Qu’est-ce qui devrait changer en Suisse ?
Il faut une révolution des mentalités. Encore trop de structures excluent les personnes en situations de handicap. Lesquelles ne sont pas considérées comme des partenaires, des clientes ou des patientes, mais comme une charge financière. On l’a encore vu récemment lors de la discussion sur la 13e rente AVS, dans laquelle la rente AI n’a pas été prise en compte. Et lorsqu’on l’a signalé après la votation, on a refusé en disant qu’on ne pouvait pas. C’est absolument inacceptable. En outre, des personnes se comportent de manière étrange avec moi. On m’a déjà prise à partie en me disant que j’étais paresseuse et que je devais prendre l’escalier plutôt que l’ascenseur.

Tu es également active dans le domaine de la politique sociale.

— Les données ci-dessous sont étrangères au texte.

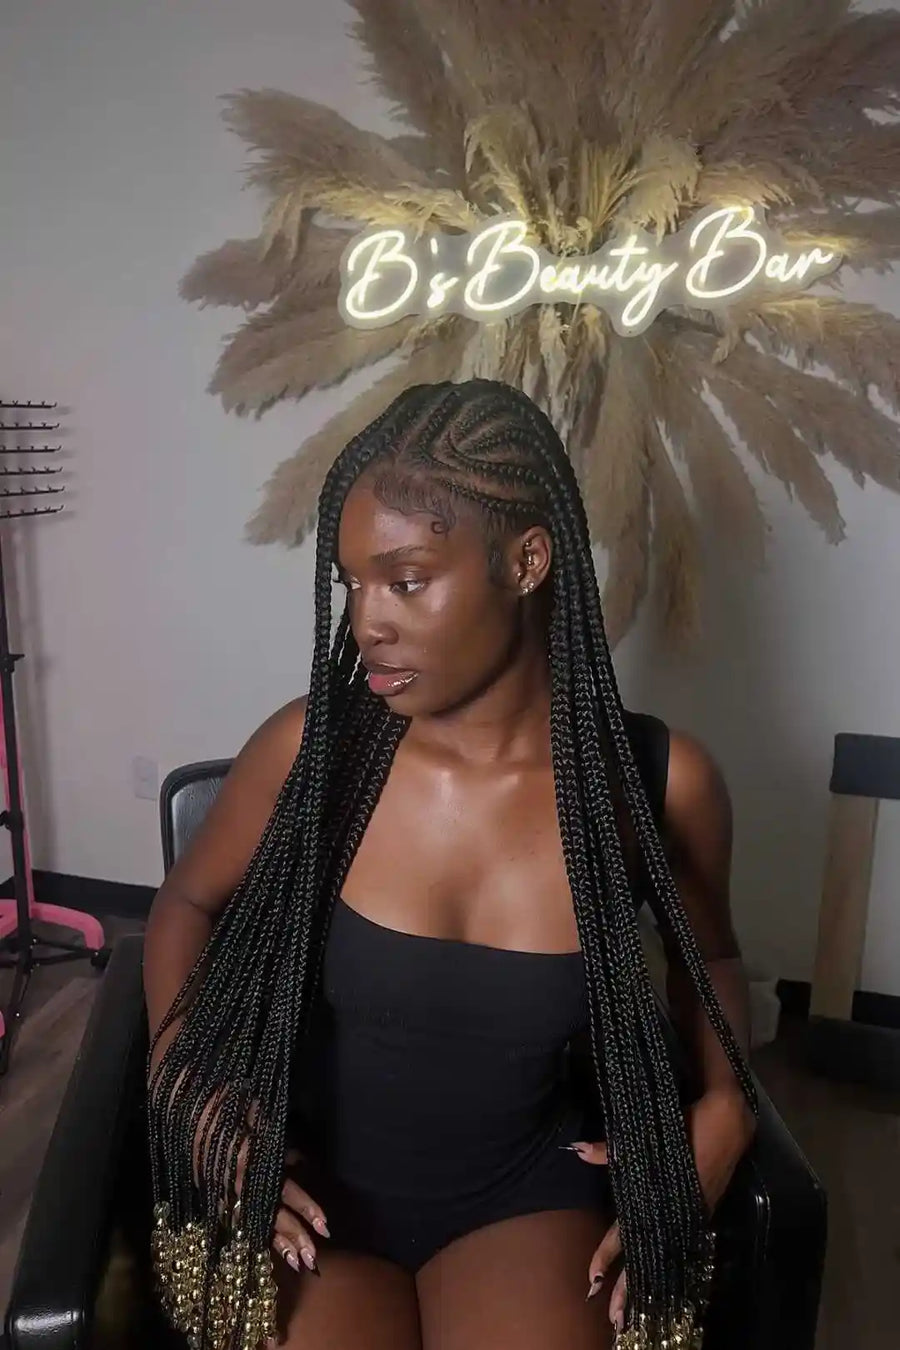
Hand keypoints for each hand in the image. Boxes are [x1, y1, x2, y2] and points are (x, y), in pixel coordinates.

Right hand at [190, 1092, 329, 1275]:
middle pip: (270, 1215)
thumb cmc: (226, 1104)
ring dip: (275, 1243)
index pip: (284, 1190)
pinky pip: (233, 1219)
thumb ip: (277, 1144)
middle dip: (293, 1237)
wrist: (186, 1107)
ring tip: (295, 1262)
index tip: (324, 1225)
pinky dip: (249, 1234)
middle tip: (313, 1258)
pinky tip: (262, 1249)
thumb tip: (295, 1161)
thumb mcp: (259, 1118)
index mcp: (252, 1162)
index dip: (305, 1208)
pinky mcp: (210, 1194)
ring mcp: (222, 1191)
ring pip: (253, 1223)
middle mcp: (238, 1183)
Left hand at [571, 1090, 755, 1331]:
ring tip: (629, 1309)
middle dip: (630, 1286)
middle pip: (647, 1255)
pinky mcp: (700, 1212)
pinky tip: (658, 1278)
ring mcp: (690, 1215)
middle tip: (613, 1317)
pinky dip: (664, 1262)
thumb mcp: (649, 1135)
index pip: (629, 1232)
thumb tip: (578, 1152)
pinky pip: (675, 1245)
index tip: (593, 1277)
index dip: (610, 1253)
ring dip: (645, 1281)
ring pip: (662, 1254)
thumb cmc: (687, 1125)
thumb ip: (613, 1147)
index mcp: (660, 1197)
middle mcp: (674, 1213)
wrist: (731, 1122)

Lorsque la décision a été prise, il y a une vingtaine d’années, de transférer la compétence de l’aide aux personnes avec handicap de la Confédération aux cantons, j’ai commencé à travailler dans mon canton de résidence, Bâle-Ville, dans différents groupes de travail et commissions de politique sociale. Ce n’est que récemment que la Berne fédérale a enfin constaté qu’en Suisse, les conditions pour un logement autonome avec assistance ne sont pas réunies. Et ce, douze ans après l’introduction de la contribution d’assistance ! Les structures en politique ne sont toujours pas pensées pour les personnes avec handicap. Je suis curieuse de voir si l’arrivée au Parlement de deux nouveaux conseillers nationaux en situations de handicap va améliorer la situation et entraîner un changement des mentalités. Au final, tout est politique. Et, en politique tout comme en sport, on ne peut pas faire bouger les lignes sans énergie, détermination et persévérance.